Monday, November 9, 2009

Batter coated lotus stem fingers (Nadur Monji)

Batter coated lotus stem fingers (Nadur Monji)


 

Prep Time
10 Mins
Cook Time
15 Mins
Serves
8

Scrape the lotus stems and cut off the ends. Wash thoroughly under running water, ensuring that no mud remains in the stems.
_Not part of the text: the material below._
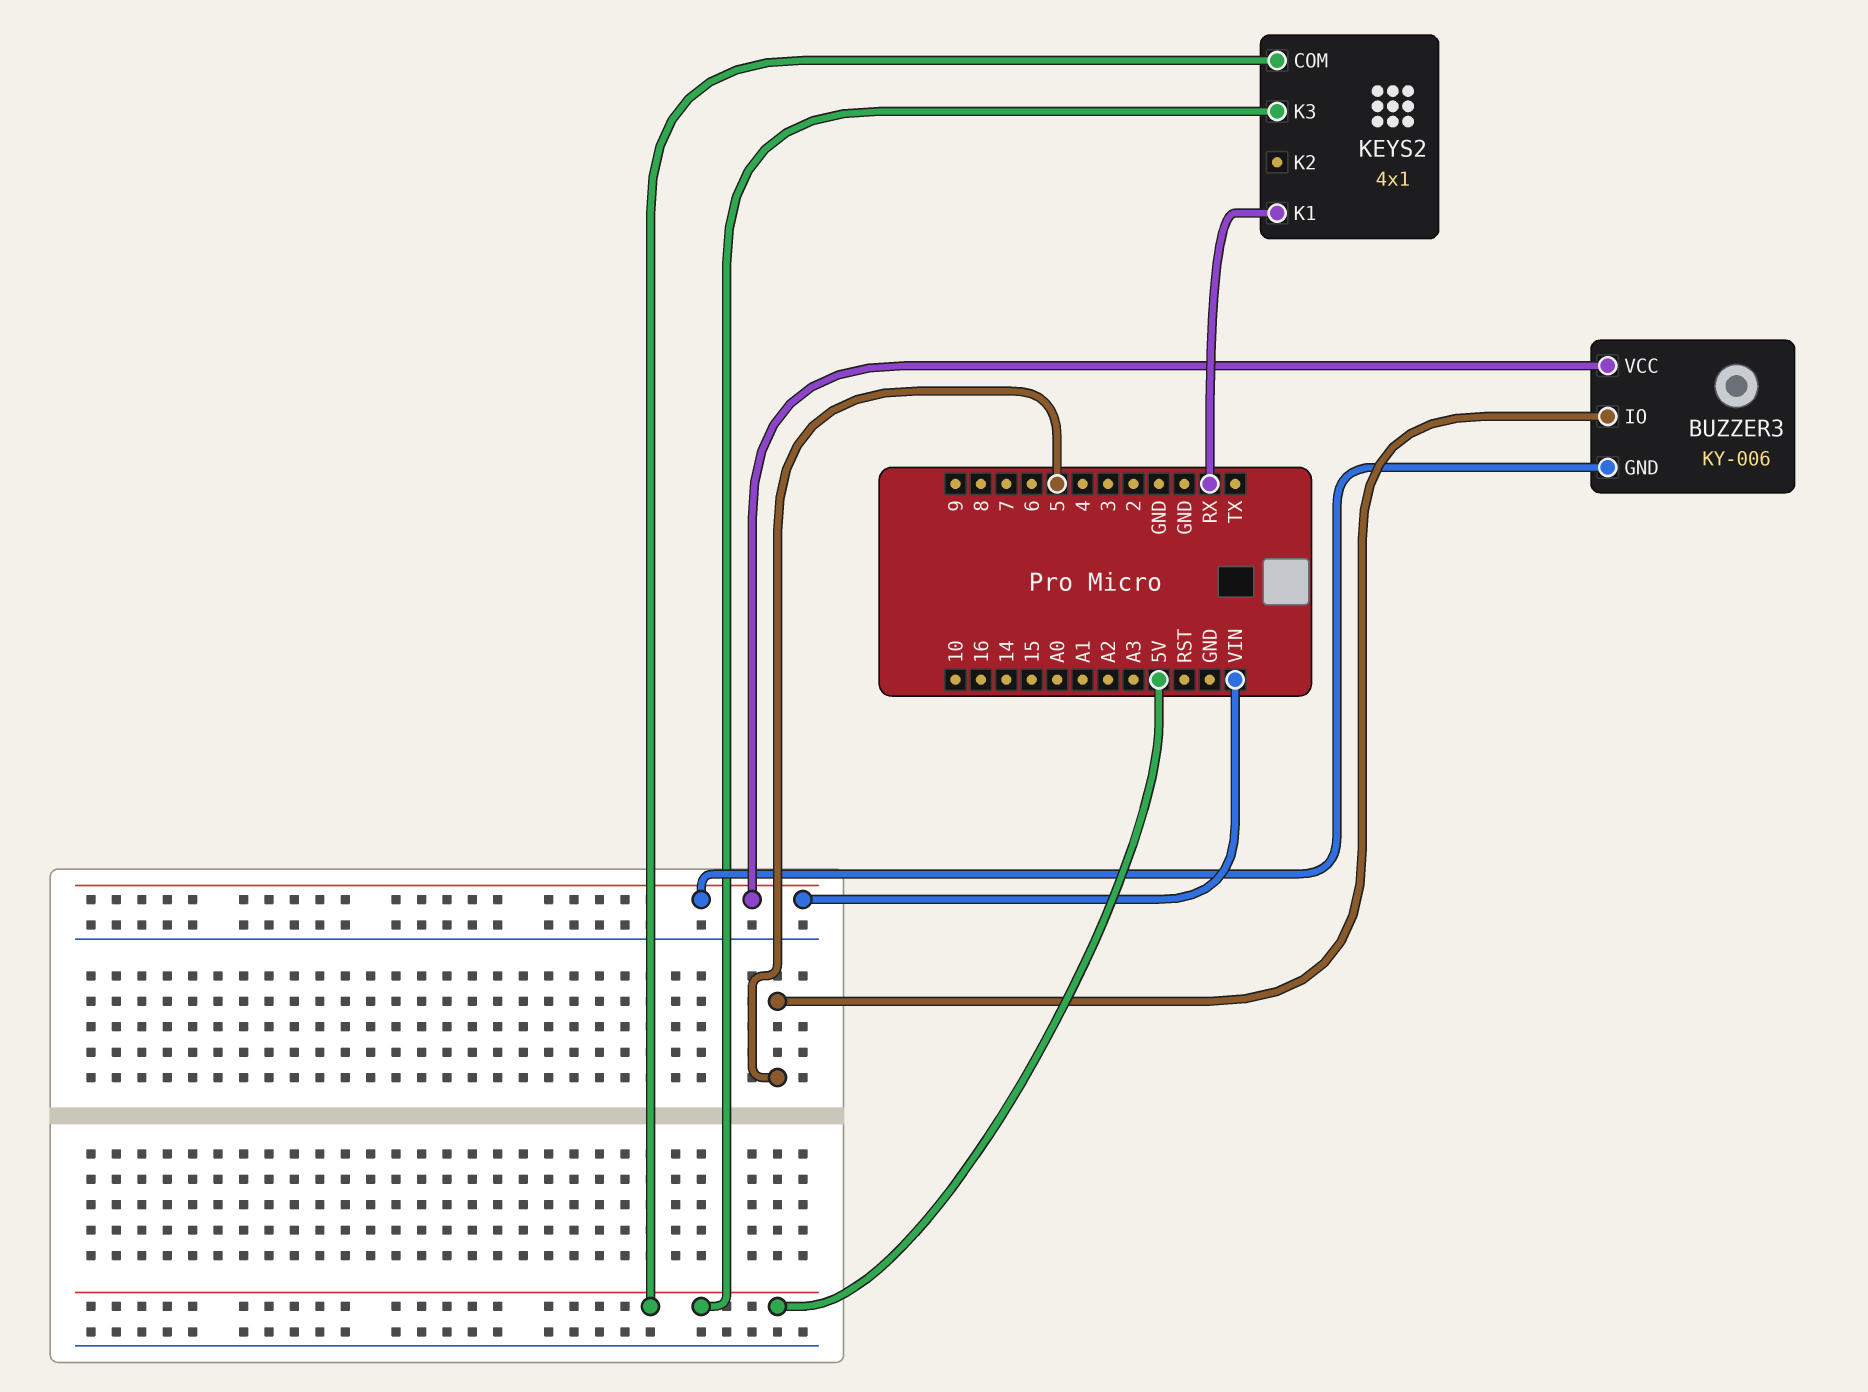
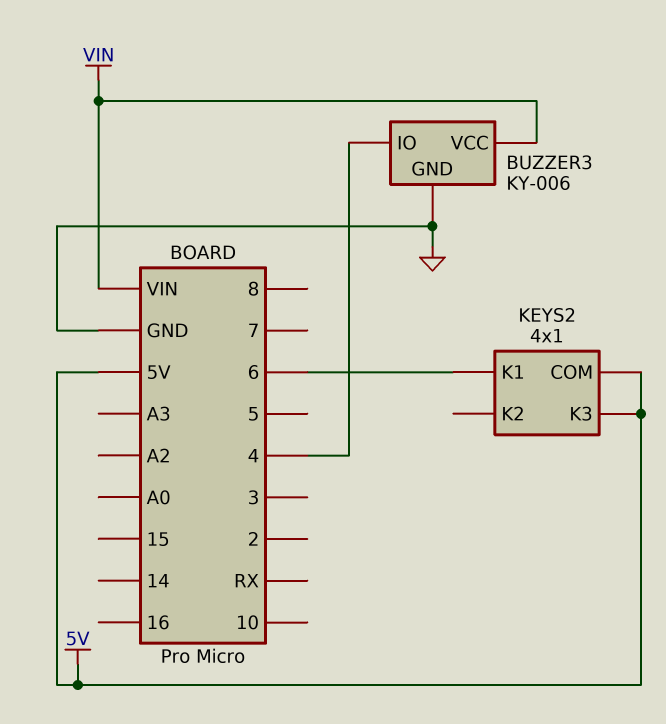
BUZZER3 pin GND: VIN -> GND
BUZZER3 pin IO: 5 -> 4
KEYS2 pin K1: RX -> 6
Appetizer, Side Dish Recipes

1   INGREDIENTS
  • Lotus stems(kaml kakri) 500 g
  • Refined flour (maida) 1/2 cup
  • Soda bicarbonate a pinch
  • Red chilli powder 1 tsp
  • Salt to taste
  • Water 1/2 cup
  • Drops Red colour 1/2 cup
  • Vegetable oil for fry 1 cup
2   COOKING DIRECTIONS
  1. Scrape the lotus stems and cut off the ends.
  2. Wash thoroughly under running water, ensuring that no mud remains in the stems.
  3. Cut the stems into 3 inch pieces and then slice each piece into 4 - 6 fingers.
  4. Wash well again.
  5. In a big bowl, mix flour, soda bicarbonate, red chilli powder, salt, and enough water to make a batter of dropping consistency.
  6. Mix in the red colour.
  7. Heat the oil in a deep pan, dip lotus stems into the batter and then deep-fry until golden in colour.
  8. Remove with a slotted spoon and drain the excess oil on absorbent kitchen towels.
  9. Serve hot as a snack or as an accompaniment.